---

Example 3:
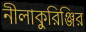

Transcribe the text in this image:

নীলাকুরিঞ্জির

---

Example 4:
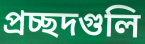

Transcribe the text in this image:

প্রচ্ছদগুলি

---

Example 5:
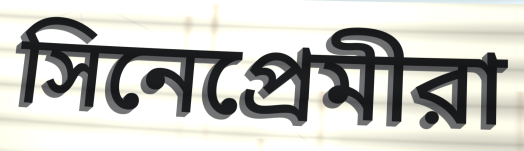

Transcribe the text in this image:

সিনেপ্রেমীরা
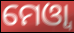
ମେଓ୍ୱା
::::::
*Action item:* Every entry above should be given again exactly, with no images included.

*Written solution:*
---

Example 3:

Transcribe the text in this image:

নীলাকুরিঞ্জির

---

Example 4:

Transcribe the text in this image:

প্রচ্ছদগুলি

---

Example 5:

Transcribe the text in this image:

সিনেপ্রেমীরা
ମେଓ୍ୱା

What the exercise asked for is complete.